💰 Economy & FinanceMAINS · GS3.9

Sutlej declared National Waterway-98

The Sutlej, from Sunni in Himachal Pradesh to Harike Barrage in Punjab, joins the national waterway grid — and a feasibility study has begun.

What happened

Background & context

A "National Waterway" is not just a navigable river; it is a river or canal stretch that Parliament has formally declared, by statute, to be a national-level inland navigation route. The key legal instrument is the National Waterways Act, 2016, which in a single sweep declared 106 inland waterways as National Waterways (adding 101 new ones to the five that already existed). Once a stretch is declared, its survey, development, maintenance and regulation become the responsibility of the central government rather than the State. NW-98 is one such statutory designation — the Sutlej stretch has now been added to this national list, and the number "98" is its serial position in that schedule of waterways.

The implementing arm for these waterways is the Inland Waterways Authority of India (IWAI), a statutory body set up under the Inland Waterways Authority of India Act, 1985, with its headquarters at Noida (Uttar Pradesh). The IWAI operates under the Ministry of Ports, Shipping and Waterways and is charged with developing and maintaining the National Waterways for shipping and navigation. The administering chain therefore reads: Parliament declares the waterway by statute → the Ministry of Ports, Shipping and Waterways holds policy charge → the IWAI surveys, builds the fairway, jetties and terminals, and runs the route. The present feasibility study sits at the very front of that chain — before a single terminal is built, IWAI must establish whether the river can carry cargo at all, given its depth, flow, gradient and ecological sensitivities.

The Sutlej is one of the five major rivers that give Punjab its name (the "land of five rivers"), and it is the easternmost and longest of the five tributaries of the Indus. It rises near Lake Rakshastal in Tibet, enters India in Himachal Pradesh, and is dammed at Bhakra to form the Gobind Sagar reservoir before it reaches the plains of Punjab. At Harike, the Sutlej meets the Beas, and the Harike Barrage — the downstream end of NW-98 — feeds the Indira Gandhi (Rajasthan) Canal and the Sirhind Feeder, and the surrounding Harike wetland is a Ramsar site. These features are exactly why a feasibility study, rather than immediate construction, is the first step: a heavily dammed, seasonally variable, ecologically sensitive river needs its hydrology checked before navigation infrastructure is committed.

For Prelims

For UPSC: NW-98 = the Sutlej, from Sunni (Himachal Pradesh) to the Harike Barrage (Punjab). National Waterways are declared by statute (the National Waterways Act, 2016 listed 106 of them) and are developed by the IWAI under the Ministry of Ports, Shipping and Waterways.

SUPPLIED INFORMATION>
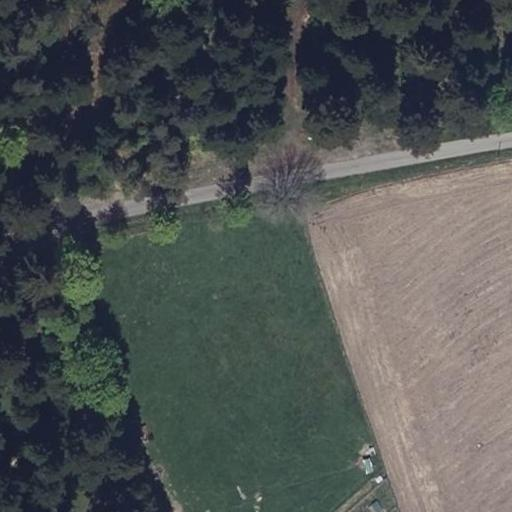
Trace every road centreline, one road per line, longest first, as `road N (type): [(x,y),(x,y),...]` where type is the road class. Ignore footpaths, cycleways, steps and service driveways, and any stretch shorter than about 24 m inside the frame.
road 1 (unclassified): [(511,150),(241,187),(25,244),(0,265)]
road 2 (track): [(109,511),(38,317),(25,244)]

TASKS TO CARRY OUT>
(A) According to the Sutlej waterway article, where is the headquarters of the Inland Waterways Authority of India?
(B) Reproduce the Sutlej waterway article from "The implementing arm" up to and including "and ecological sensitivities.".
(C) Go on writing the Sutlej waterway article from the point where it stops.
The material comes from a different source than the Sutlej waterway article.

RESPONSES TO THE TASKS>
(A) Noida, in Uttar Pradesh.

(B)
The implementing arm for these waterways is the Inland Waterways Authority of India (IWAI), a statutory body set up under the Inland Waterways Authority of India Act, 1985, with its headquarters at Noida (Uttar Pradesh). The IWAI operates under the Ministry of Ports, Shipping and Waterways and is charged with developing and maintaining the National Waterways for shipping and navigation. The administering chain therefore reads: Parliament declares the waterway by statute → the Ministry of Ports, Shipping and Waterways holds policy charge → the IWAI surveys, builds the fairway, jetties and terminals, and runs the route. The present feasibility study sits at the very front of that chain — before a single terminal is built, IWAI must establish whether the river can carry cargo at all, given its depth, flow, gradient and ecological sensitivities.

(C)
What it is NOT: NW-98 is not an operational cargo route yet — only a declaration plus a feasibility study; nothing has been built. It is not the same as NW-1 (Ganga, Haldia–Prayagraj), NW-2 (Brahmaputra), NW-3 (West Coast Canal, Kerala), NW-4 (Godavari–Krishna) or NW-5 (Brahmani–Mahanadi delta) — the five waterways that existed before the 2016 Act. The declaration is made by Parliament through statute, not by the IWAI or by a State government; the IWAI only develops what has been declared. And the number "98" is a serial in the national schedule — it does not rank the Sutlej against other rivers by size or cargo.

The set it belongs to (so "how many / match the pairs" survive): the original five waterways are NW-1 Ganga (Haldia–Prayagraj/Allahabad), NW-2 Brahmaputra (Sadiya–Dhubri), NW-3 West Coast Canal in Kerala (Kottapuram–Kollam plus the Champakara and Udyogmandal canals), NW-4 on the Godavari and Krishna, and NW-5 across the Brahmani, Mahanadi delta and the east-coast canals of Odisha–West Bengal. The National Waterways Act, 2016 then took the count to 106 by declaring 101 additional stretches. NW-98 is a recent addition to this same statutory family, and like most of the post-2016 entrants it is still at the survey-and-feasibility stage rather than in commercial operation.

Why it matters

Inland water transport is, per tonne-kilometre, generally the cheapest and least fuel-intensive way to move bulk goods, and it carries a far smaller carbon and land footprint than road or rail. For a landlocked agricultural State like Punjab, a working river route along the Sutlej could give farmers and MSMEs a low-cost channel to move heavy, low-value cargo such as foodgrain, fertiliser and construction material, easing pressure on congested highways. That is precisely the beneficiary class the Ministry names — the common public, MSMEs and farmers.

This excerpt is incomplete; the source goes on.